Une campagne de dépistage du radon pour mieux protéger la santé publique à la Baie-James

La Direction de santé publique du Nord-du-Québec (DSPNQ), en collaboration avec plusieurs municipalités de la Baie-James, met en place une démarche régionale pour simplifier le dépistage du radon dans les résidences. Des détecteurs électroniques seront remis gratuitement à la population. Une initiative que le Dr Stéphane Trépanier, médecin spécialiste en santé publique et en médecine préventive, décrit comme une « action concrète pour diminuer un risque évitable pour la santé des poumons ».
Un gaz naturel discret, mais à surveiller
Le radon est un gaz radioactif qui provient de la désintégration naturelle de l’uranium présent dans le sol. Incolore, inodore et indétectable sans appareil, il peut s’infiltrer dans les habitations et s’y concentrer au fil du temps. Dans le Nord-du-Québec, environ 9,1 % des maisons présentent des niveaux supérieurs aux recommandations de Santé Canada. Bien que ce chiffre soit en dessous de la moyenne québécoise, il demeure suffisamment élevé pour justifier des actions préventives. « On ne peut pas deviner la présence du radon : il faut absolument le mesurer », souligne le Dr Trépanier. Les appareils offerts sont faciles à utiliser et permettent une prise de mesure sur une période de 30 jours, ce qui constitue le minimum requis pour obtenir des résultats fiables.

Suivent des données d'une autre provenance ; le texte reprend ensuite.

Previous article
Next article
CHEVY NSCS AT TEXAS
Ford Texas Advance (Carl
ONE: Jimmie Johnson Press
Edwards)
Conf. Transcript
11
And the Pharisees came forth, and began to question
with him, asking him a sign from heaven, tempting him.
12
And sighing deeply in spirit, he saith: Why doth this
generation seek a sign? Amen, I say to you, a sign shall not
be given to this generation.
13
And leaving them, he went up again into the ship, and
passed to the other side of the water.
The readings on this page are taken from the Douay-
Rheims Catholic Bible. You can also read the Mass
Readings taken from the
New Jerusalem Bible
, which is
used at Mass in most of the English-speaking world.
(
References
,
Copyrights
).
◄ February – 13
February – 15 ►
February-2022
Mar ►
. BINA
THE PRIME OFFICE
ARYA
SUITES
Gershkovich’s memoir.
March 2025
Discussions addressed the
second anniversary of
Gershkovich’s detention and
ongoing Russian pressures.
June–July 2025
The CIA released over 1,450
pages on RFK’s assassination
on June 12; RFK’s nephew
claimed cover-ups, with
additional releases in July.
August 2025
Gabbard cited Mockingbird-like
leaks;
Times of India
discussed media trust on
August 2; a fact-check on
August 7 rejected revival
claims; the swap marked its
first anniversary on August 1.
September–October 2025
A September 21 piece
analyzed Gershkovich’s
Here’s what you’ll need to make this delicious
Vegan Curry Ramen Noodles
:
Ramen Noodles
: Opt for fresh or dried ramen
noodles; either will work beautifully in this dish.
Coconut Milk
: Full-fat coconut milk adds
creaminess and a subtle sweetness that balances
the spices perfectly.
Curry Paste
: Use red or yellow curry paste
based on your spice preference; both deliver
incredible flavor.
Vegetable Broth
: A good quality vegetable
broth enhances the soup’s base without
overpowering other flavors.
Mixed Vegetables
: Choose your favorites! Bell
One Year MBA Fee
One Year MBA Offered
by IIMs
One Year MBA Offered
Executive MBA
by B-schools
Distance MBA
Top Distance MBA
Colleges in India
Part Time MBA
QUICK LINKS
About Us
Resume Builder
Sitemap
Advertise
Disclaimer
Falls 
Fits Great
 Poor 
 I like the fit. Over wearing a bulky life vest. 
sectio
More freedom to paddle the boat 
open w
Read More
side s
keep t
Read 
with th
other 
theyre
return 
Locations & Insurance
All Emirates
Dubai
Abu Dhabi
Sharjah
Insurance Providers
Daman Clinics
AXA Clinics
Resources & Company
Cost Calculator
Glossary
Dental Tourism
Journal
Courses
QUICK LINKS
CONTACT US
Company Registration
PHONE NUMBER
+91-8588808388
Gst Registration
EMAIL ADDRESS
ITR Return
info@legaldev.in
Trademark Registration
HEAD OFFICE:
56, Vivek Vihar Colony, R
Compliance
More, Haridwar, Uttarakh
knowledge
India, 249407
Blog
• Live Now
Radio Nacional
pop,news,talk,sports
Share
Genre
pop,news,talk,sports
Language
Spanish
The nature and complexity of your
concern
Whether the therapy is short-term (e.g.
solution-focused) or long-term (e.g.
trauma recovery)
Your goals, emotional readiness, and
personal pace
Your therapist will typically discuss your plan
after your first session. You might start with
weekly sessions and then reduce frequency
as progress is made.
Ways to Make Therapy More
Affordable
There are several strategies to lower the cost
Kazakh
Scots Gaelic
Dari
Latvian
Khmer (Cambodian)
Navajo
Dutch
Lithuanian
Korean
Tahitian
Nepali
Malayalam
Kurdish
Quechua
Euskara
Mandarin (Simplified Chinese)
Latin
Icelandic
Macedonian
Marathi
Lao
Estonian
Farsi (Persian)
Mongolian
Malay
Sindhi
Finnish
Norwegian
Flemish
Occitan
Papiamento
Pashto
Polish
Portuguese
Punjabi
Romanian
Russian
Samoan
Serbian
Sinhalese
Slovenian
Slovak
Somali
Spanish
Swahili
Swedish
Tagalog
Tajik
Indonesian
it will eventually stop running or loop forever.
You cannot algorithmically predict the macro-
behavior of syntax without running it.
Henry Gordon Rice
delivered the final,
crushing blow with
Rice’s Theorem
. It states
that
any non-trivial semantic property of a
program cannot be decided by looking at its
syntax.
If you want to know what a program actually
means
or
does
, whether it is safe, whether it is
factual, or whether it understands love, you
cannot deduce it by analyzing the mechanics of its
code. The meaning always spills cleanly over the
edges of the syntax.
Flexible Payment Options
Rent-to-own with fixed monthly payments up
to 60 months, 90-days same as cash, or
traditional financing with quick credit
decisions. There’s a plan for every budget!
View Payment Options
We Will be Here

Des solutions efficaces et souvent simples
Lorsque des concentrations élevées sont détectées, plusieurs options s’offrent aux propriétaires. Le médecin rappelle d’abord l’importance d’une bonne aération : « Améliorer la ventilation ou ouvrir les fenêtres lorsque c’est possible permet déjà de réduire la concentration de radon à l’intérieur. » Il est aussi possible de limiter l’entrée du gaz par le sol, notamment en colmatant les fissures dans la dalle du sous-sol. « C’est une intervention simple, peu coûteuse et souvent très efficace », précise-t-il. Pour des solutions à plus long terme, des travaux spécialisés, comme la dépressurisation de la dalle, peuvent être envisagés. Selon le Dr Trépanier, ces méthodes offrent de bons résultats et ne sont pas nécessairement hors de portée financière.
Un risque accru chez les fumeurs
Le radon représente la deuxième cause de cancer du poumon après le tabagisme. Lorsque les deux facteurs sont combinés, le risque augmente de façon importante. Le Dr Trépanier profite donc de l’occasion pour adresser un message aux personnes qui fument : « C’est un bon moment pour chercher de l’aide afin de réduire ou d’arrêter le tabac. En agissant, on peut éliminer au moins l’un des deux risques évitables. »
Il estime que la distribution gratuite des détecteurs contribuera non seulement à informer la population, mais aussi à encourager des gestes concrets pour réduire un danger encore trop peu connu. « Mesurer le radon et intervenir lorsque nécessaire peut réellement avoir un impact positif sur la santé respiratoire. »
Une mise en place graduelle dans les municipalités
Les détecteurs seront disponibles progressivement dans différentes municipalités de la région. À Chapais, ils pourront être récupérés au bureau municipal. À Chibougamau et à Lebel-sur-Quévillon, ils seront offerts à la bibliothèque municipale, tandis qu’à Matagami, la distribution se fera à l’hôtel de ville. D’autres communautés, dont Radisson, s’ajouteront au programme au fil de l’année.
Chaque trousse comprend un moniteur électronique ainsi que les consignes nécessaires pour effectuer un dépistage adéquat. Les citoyens sont invités à rester à l’affût des communications municipales afin de connaître les dates précises de distribution. Le Dr Trépanier rappelle enfin que mesurer la concentration de radon demeure la seule façon de savoir si ce gaz est présent dans une habitation et encourage la population à profiter de cette initiative.